__What you need to do__.
From top to bottom, return the records that follow exactly.

Transcribed page contents:
--- START ---
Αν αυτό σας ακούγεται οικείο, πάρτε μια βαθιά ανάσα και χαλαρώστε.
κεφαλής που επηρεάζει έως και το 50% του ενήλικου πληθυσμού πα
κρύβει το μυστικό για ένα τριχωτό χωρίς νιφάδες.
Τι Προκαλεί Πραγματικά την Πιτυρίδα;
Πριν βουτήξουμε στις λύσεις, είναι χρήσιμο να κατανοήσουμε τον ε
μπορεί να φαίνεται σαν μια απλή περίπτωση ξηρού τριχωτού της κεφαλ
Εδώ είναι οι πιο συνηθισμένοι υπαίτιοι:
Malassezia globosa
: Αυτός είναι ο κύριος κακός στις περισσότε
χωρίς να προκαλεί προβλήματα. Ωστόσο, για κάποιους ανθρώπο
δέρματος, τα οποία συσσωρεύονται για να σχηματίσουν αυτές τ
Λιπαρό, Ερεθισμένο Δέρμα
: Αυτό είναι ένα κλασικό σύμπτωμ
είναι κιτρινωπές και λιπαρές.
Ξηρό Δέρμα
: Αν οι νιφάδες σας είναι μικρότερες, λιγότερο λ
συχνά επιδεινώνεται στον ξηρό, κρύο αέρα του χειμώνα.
--- END ---
__Output for this task__.
Αν αυτό σας ακούγεται οικείο, πάρτε μια βαθιά ανάσα και χαλαρώστε.
κεφαλής που επηρεάζει έως και το 50% του ενήλικου πληθυσμού πα
κρύβει το μυστικό για ένα τριχωτό χωρίς νιφάδες.
Τι Προκαλεί Πραγματικά την Πιτυρίδα;
Πριν βουτήξουμε στις λύσεις, είναι χρήσιμο να κατανοήσουμε τον ε
μπορεί να φαίνεται σαν μια απλή περίπτωση ξηρού τριχωτού της κεφαλ
Εδώ είναι οι πιο συνηθισμένοι υπαίτιοι:
Malassezia globosa
: Αυτός είναι ο κύριος κακός στις περισσότε
χωρίς να προκαλεί προβλήματα. Ωστόσο, για κάποιους ανθρώπο
δέρματος, τα οποία συσσωρεύονται για να σχηματίσουν αυτές τ
Λιπαρό, Ερεθισμένο Δέρμα
: Αυτό είναι ένα κλασικό σύμπτωμ
είναι κιτρινωπές και λιπαρές.
Ξηρό Δέρμα
: Αν οι νιφάδες σας είναι μικρότερες, λιγότερο λ
συχνά επιδεινώνεται στον ξηρό, κρύο αέρα του χειμώνα.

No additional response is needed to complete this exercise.